Here we use the template `qwen-boxed` for *SimpleRL-Zoo*, *Oat-Zero* series and corresponding *base* models. The original *Oat-Zero* paper used slightly different prompts from those in *SimpleRL-Zoo*, but our tests showed similar performance. For the sake of simplicity, we directly adopted the prompts from *SimpleRL-Zoo*. 

We use the template `abel` for *DAPO* series and corresponding *base* models. We used the old-version prompts and model weights of *DAPO* as provided in [DAPO](https://huggingface.co/BytedTsinghua-SIA/DAPO-Qwen-32B/blob/38b8075427d3f7d12075377d1e40495875066189/inference/example.json). They have since updated both the prompts and model weights. 
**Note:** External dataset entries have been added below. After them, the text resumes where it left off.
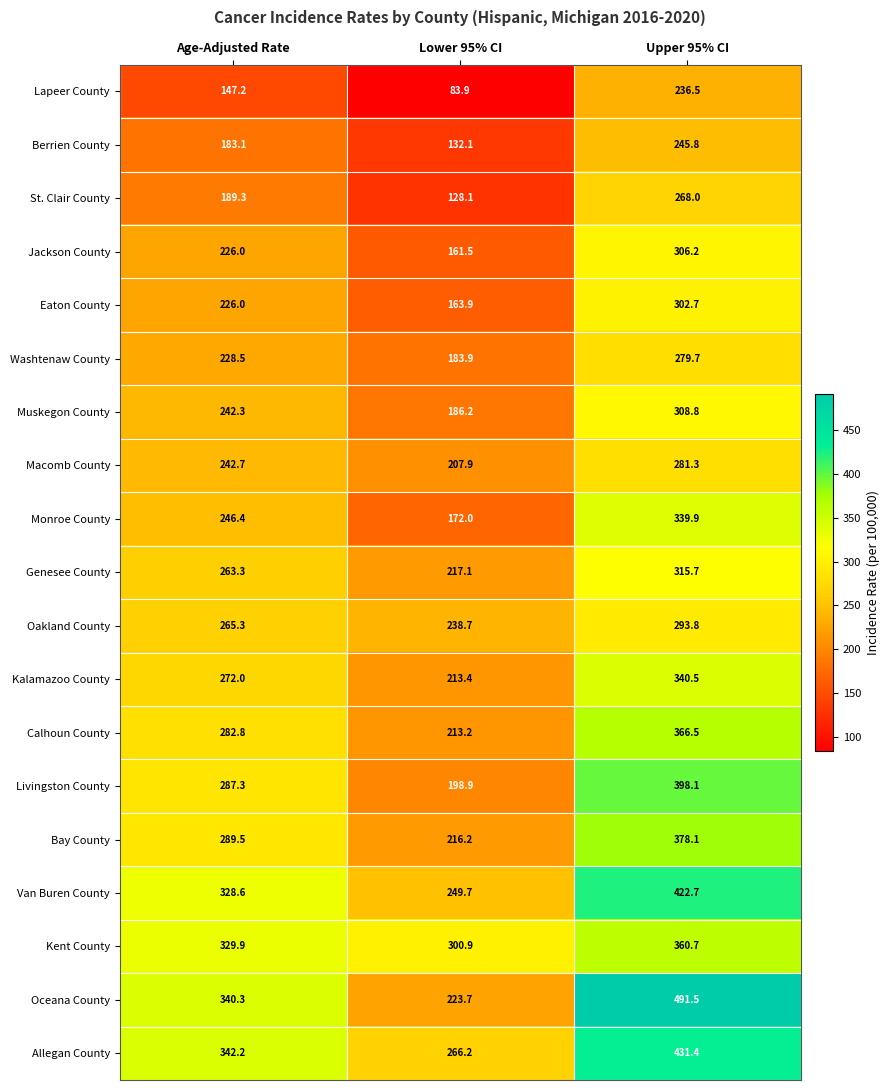

What is the greatest value displayed?

491.5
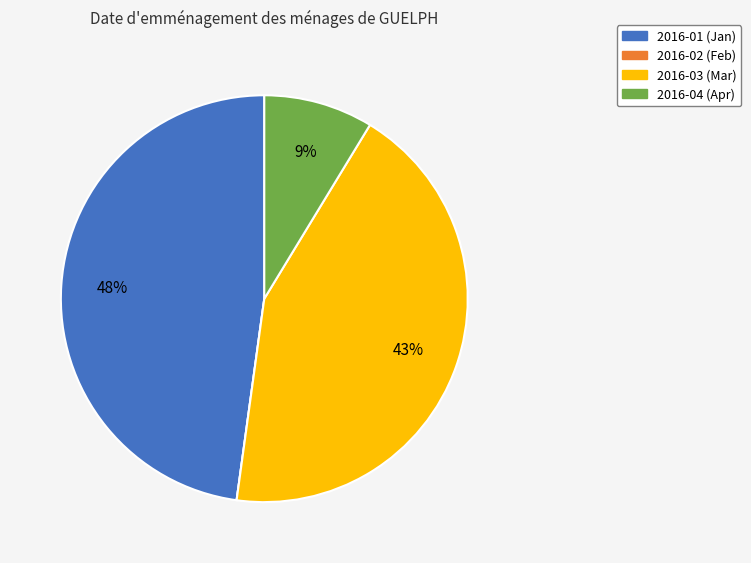

Which has a higher value, 2016-01 (Jan) or 2016-04 (Apr)?

2016-01 (Jan)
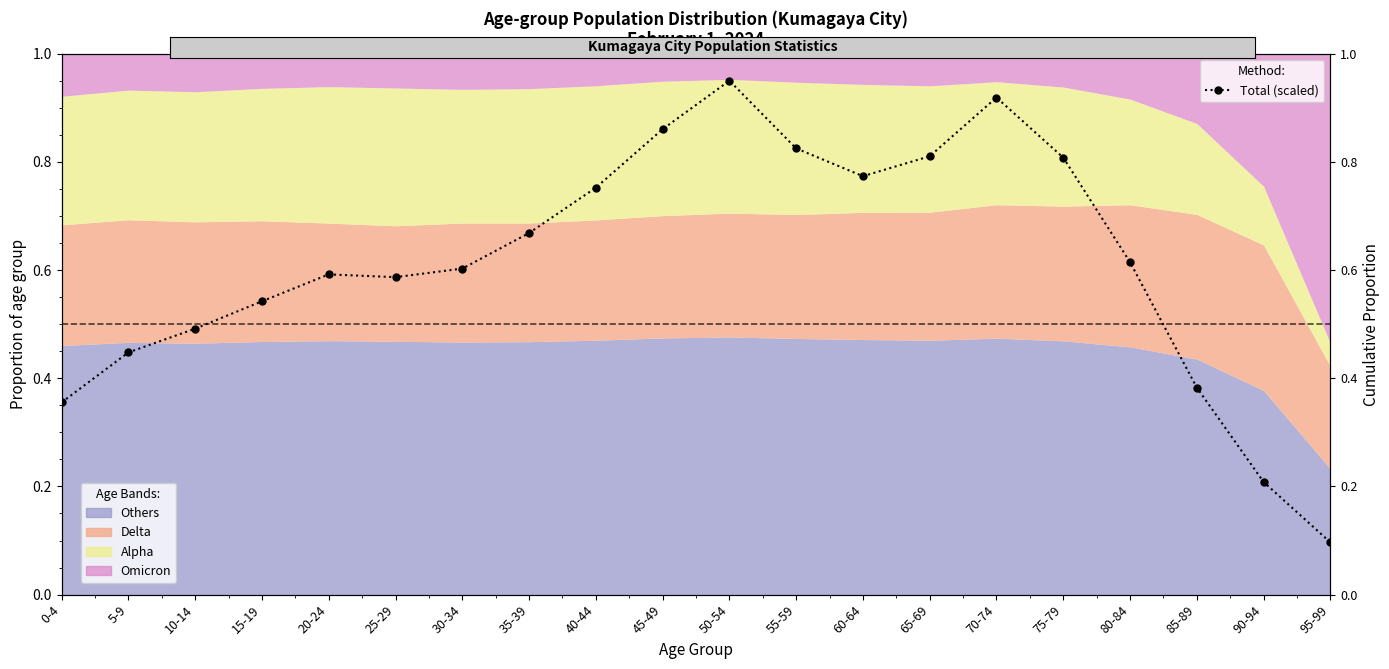

How many interior local peaks (higher than both neighbors) does the data have?

3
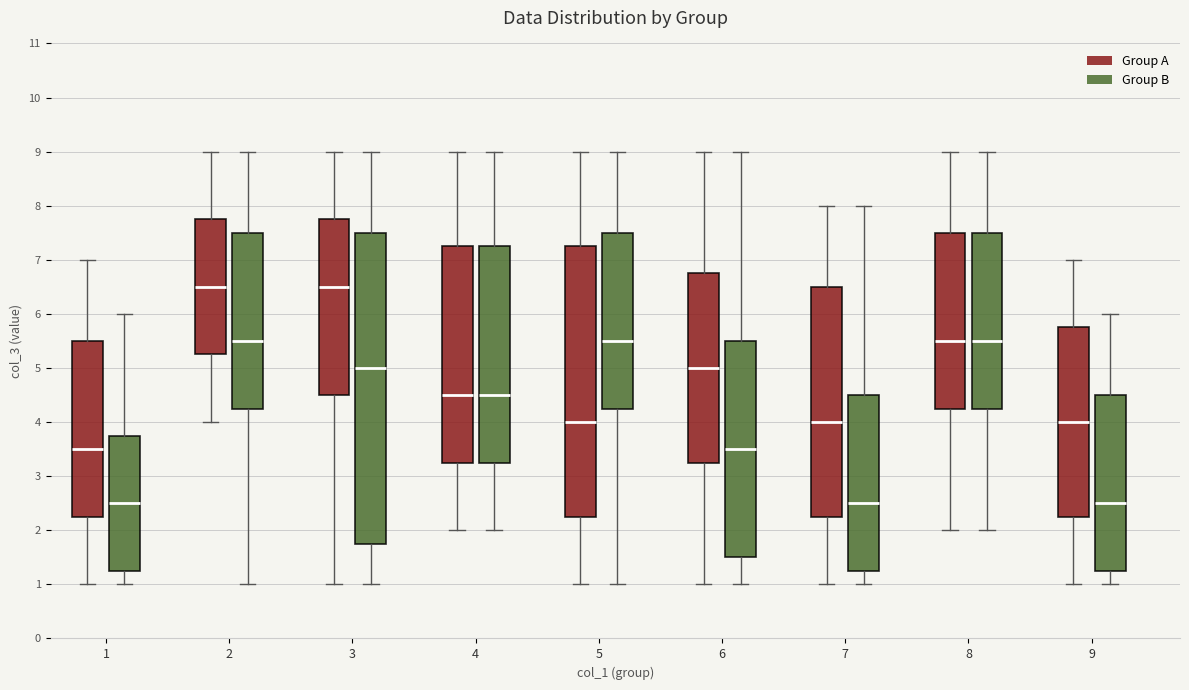

Which box is the tallest, from its lower edge to its upper edge?

3 (Group B)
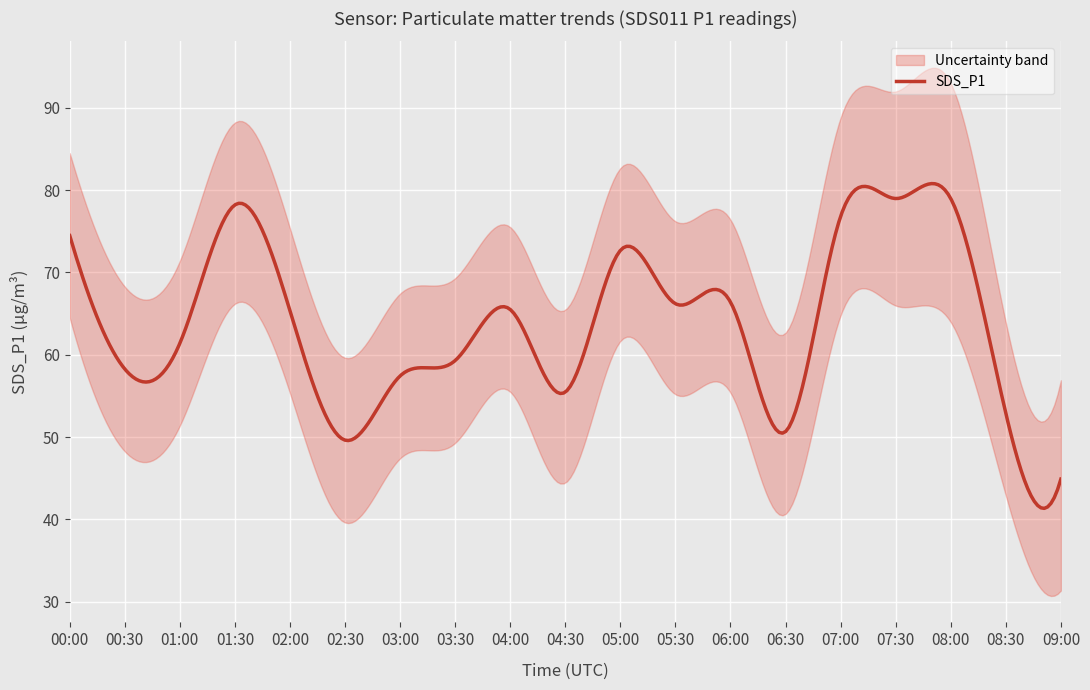

What is the sum of all SDS_P1 values?

19161.3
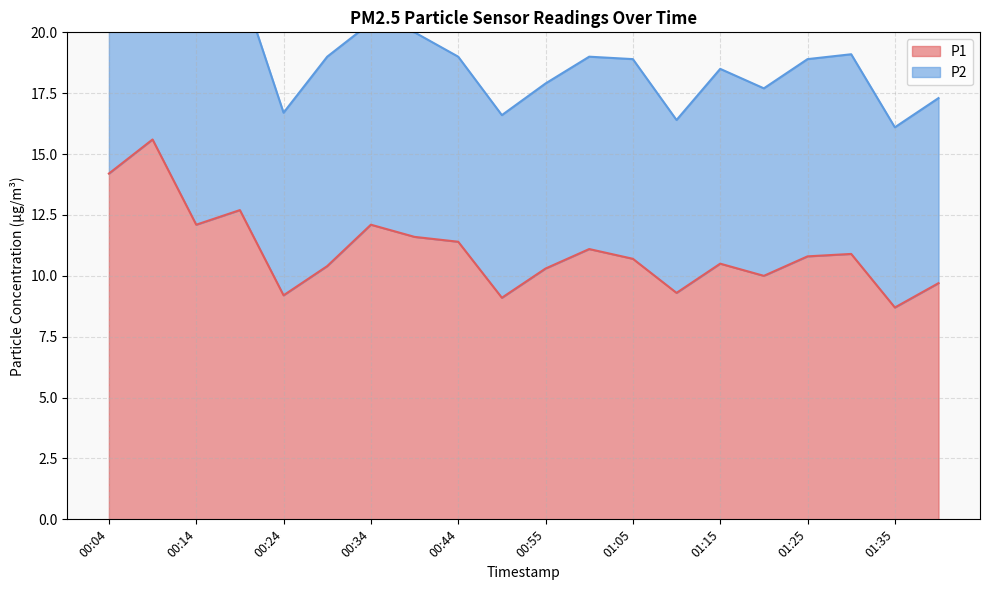

The chart shows a value of 11.4 at 00:44. True or false?

True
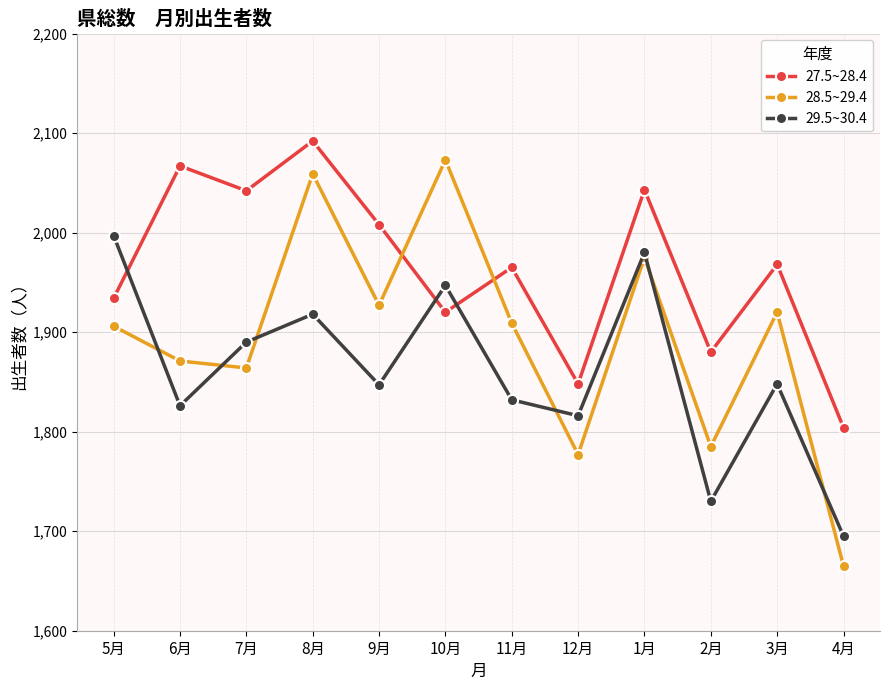

Is the value of 28.5~29.4 at 10月 greater than the value of 29.5~30.4 at 6月?

Yes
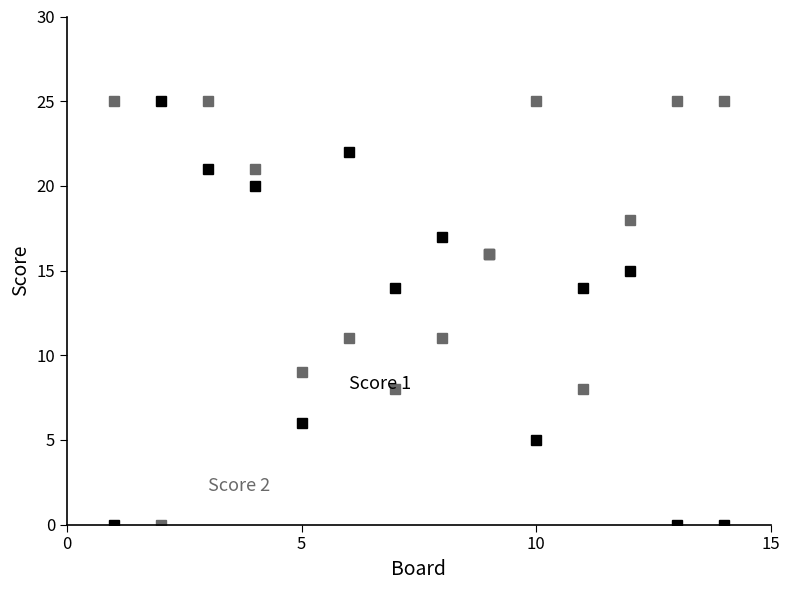

What is the maximum value shown in the chart?

25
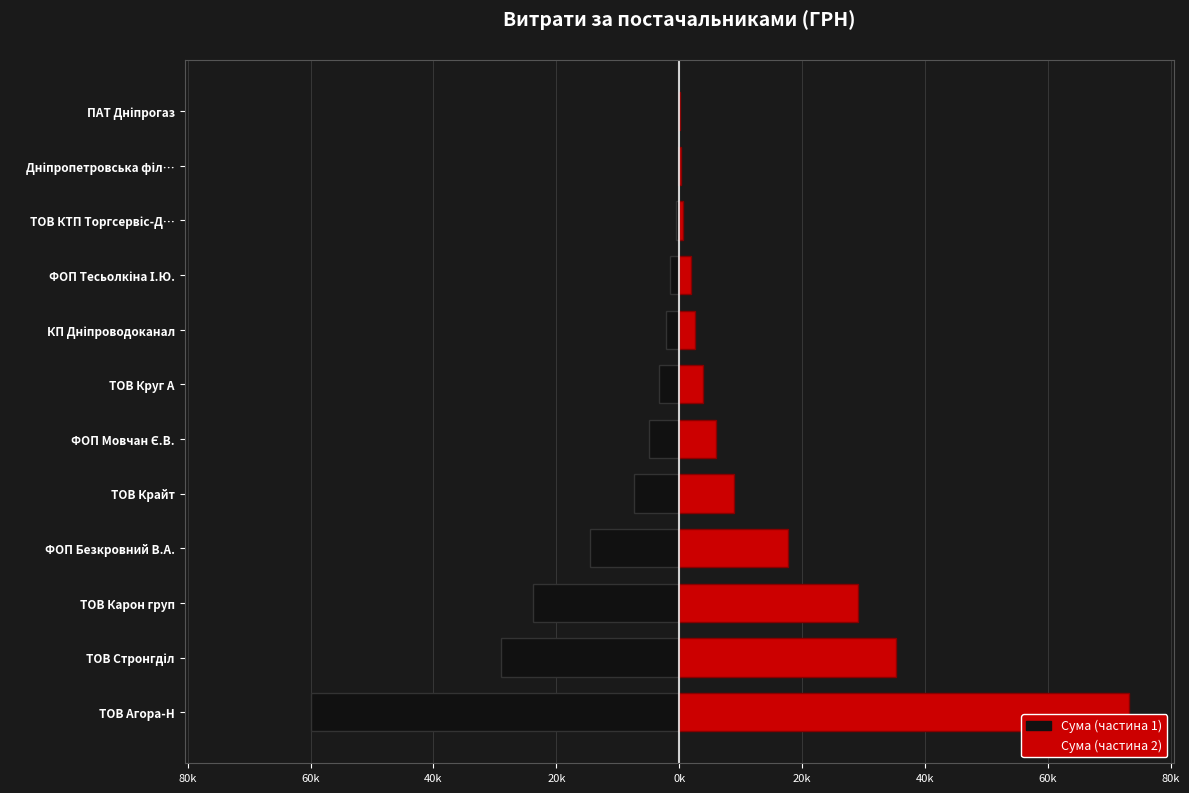

The value of Права частина at ТОВ Стронгділ is 19267.1. True or false?

False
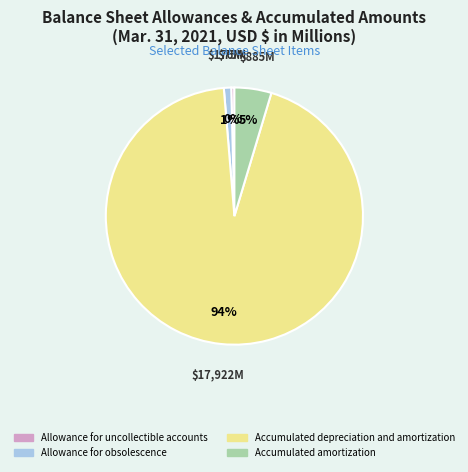

To the nearest percent, what is the difference between the largest and smallest slice percentages?

94%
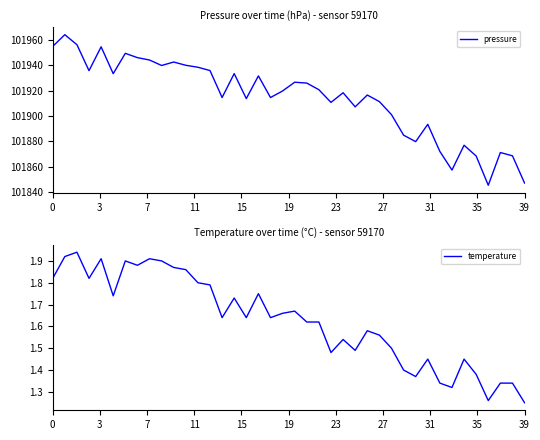

What are all the series names shown in the legend?

pressure, temperature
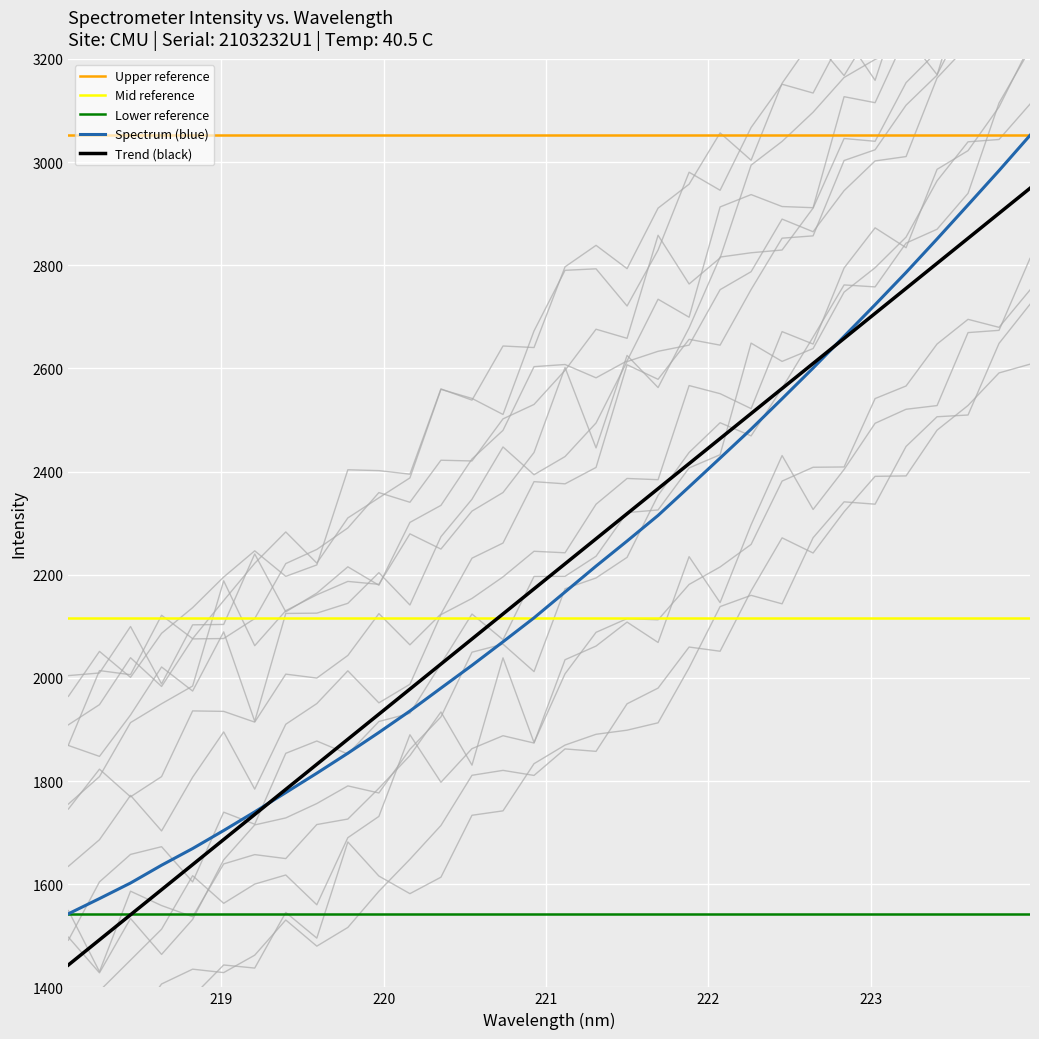

Rank the categories by value from lowest to highest.

218.0596, 218.2508, 218.442, 218.6332, 218.8244, 219.0156, 219.2067, 219.3979, 219.589, 219.7801, 219.9712, 220.1623, 220.3533, 220.5444, 220.7354, 220.9264, 221.1174, 221.3083, 221.4993, 221.6902, 221.8812, 222.0721, 222.263, 222.4538, 222.6447, 222.8355, 223.0264, 223.2172, 223.408, 223.5987, 223.7895, 223.9802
All the templates are given in `examples/math_eval/utils.py` and you may change them if needed.

#### *pass@k*

After running the script, the evaluation results will be saved in `examples/math_eval/EVAL/checkpoints/$RUN_NAME/eval_results`, with the metrics saved in `$RUN_NAME/eval_results/eval_results.csv`. A useful function to get the *pass@k* data is given in `pass@k.py`. You can modify it and get the *pass@k* data.

**An example is given in `pass@k.py` to print the *pass@k* data. You can follow the example.**

#### Sampling Details

**An important matter** is that since we use the same model to sample multiple times on the same dataset, it is essential to ensure that the responses obtained from different runs are different, as well as the responses from different samplings within a single run. To this end, the functionality has been integrated into the top-level interface, and you only need to pass parameters in the following manner.

To make responses from different runs distinct, simply set the random seed as follows:

```bash
bash eval_math_nodes.sh \
    --seed 1 # The seed you set should be different
```

To ensure that responses from different samplings within a single run differ, simply pass the number of samplings for a single run as follows, without needing to perform any other actions:

```bash
bash eval_math_nodes.sh \
    --n_sampling 32 \
```

### Applicability

The framework is applicable to *SimpleRL-Zoo*, *Oat-Zero*, *DAPO* series and corresponding *base* models.